Philip Slater proves to have a marvelous, light touch with fiction, and exposes a host of absurdities in American life: California life-styles, academic pretension, government bureaucracies, the mores of middle-class American barbecues, and the masochistic pace of Manhattanites, among many other aspects of American life in the ‘80s. The novel is both funny and suspenseful—usually both at the same time. Even with the nuclear clock ticking, Taylor and Grace never lose their delight in life’s absurdities as they pursue their exciting, often misguided efforts to fulfill their mission.
REVIEWS
“…a delightful debut…whimsical but still somehow thought-provoking and entertaining… a keen sociologist’s eye for the foibles of contemporary society… as a novelist Slater may not save the world, but his first novel certainly made my day.”

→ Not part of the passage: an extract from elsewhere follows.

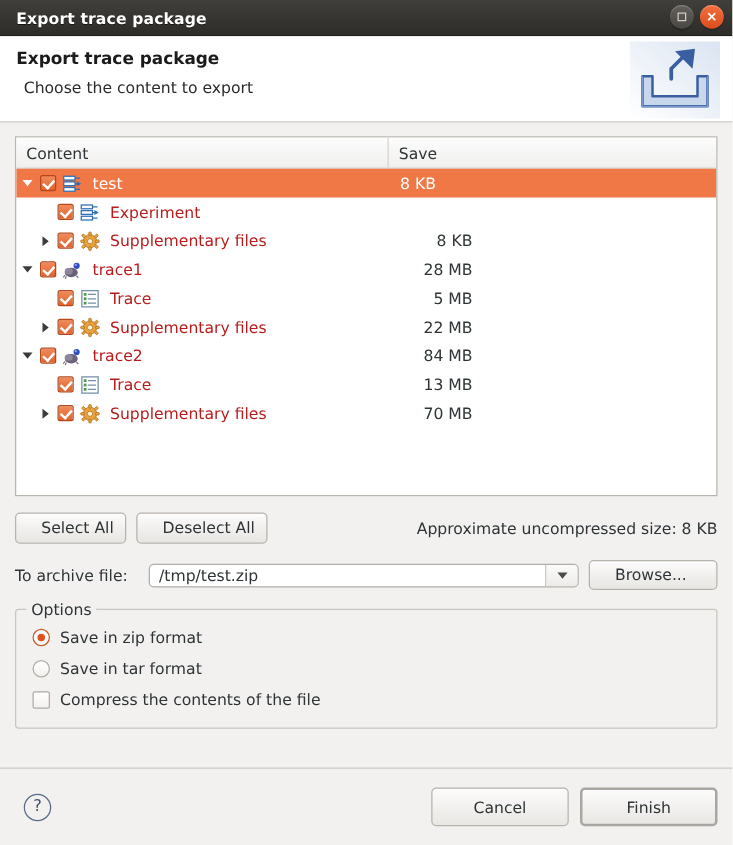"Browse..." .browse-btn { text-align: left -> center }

—Allan Cheuse, “All Things Considered”, NPR
“[A]n amusing book, fanciful, exciting and sometimes satirical… All in all, a good read for someone seeking laughs and high adventure, and who doesn’t mind taking a baby step into the world of the fantastic.”
— San Jose Mercury News
…
“An outrageous and thoroughly enjoyable modern-day adventure story.”
— The Washington Post
“[A]s wild and wacky a sendup of American posturing today as can be found anywhere. Satirical and zany, Slater pokes fun at everything from academia, misslery and espionage, to beurocracy, rock music and the Carlos Castenada cult… An outstanding bravura performance… all the wickedly witty skills of an American Evelyn Waugh… the wildest narrative since Alice went down the rabbit hole.”
— San Diego Union, Best 10 Books of 1985
EXCERPTS
"I think I'm beginning to understand how Grace's mind works. At the meeting she was quite short with some people she called ‘trout radicals’. She said they like to spend their time swimming upstream so they can have the security of staying in the same place and still retain the illusion of movement.”
"Dear Mr. Bishop:
Thank you for your letter setting out the dangers of nuclear escalation. We here at the Pentagon are very much alive to the perils you have so eloquently described. We appreciate your concern, your anxiety, your sincere desire to dissuade our nation from a course that seems, as you put it, suicidal. But how do you think we feel? Shut up in a huge impersonal office all day with a noisy air conditioner, answering letters from people who think they know more than the Department of Defense. You talk about destroying the world – what about unemployment? I have a family to support just like you."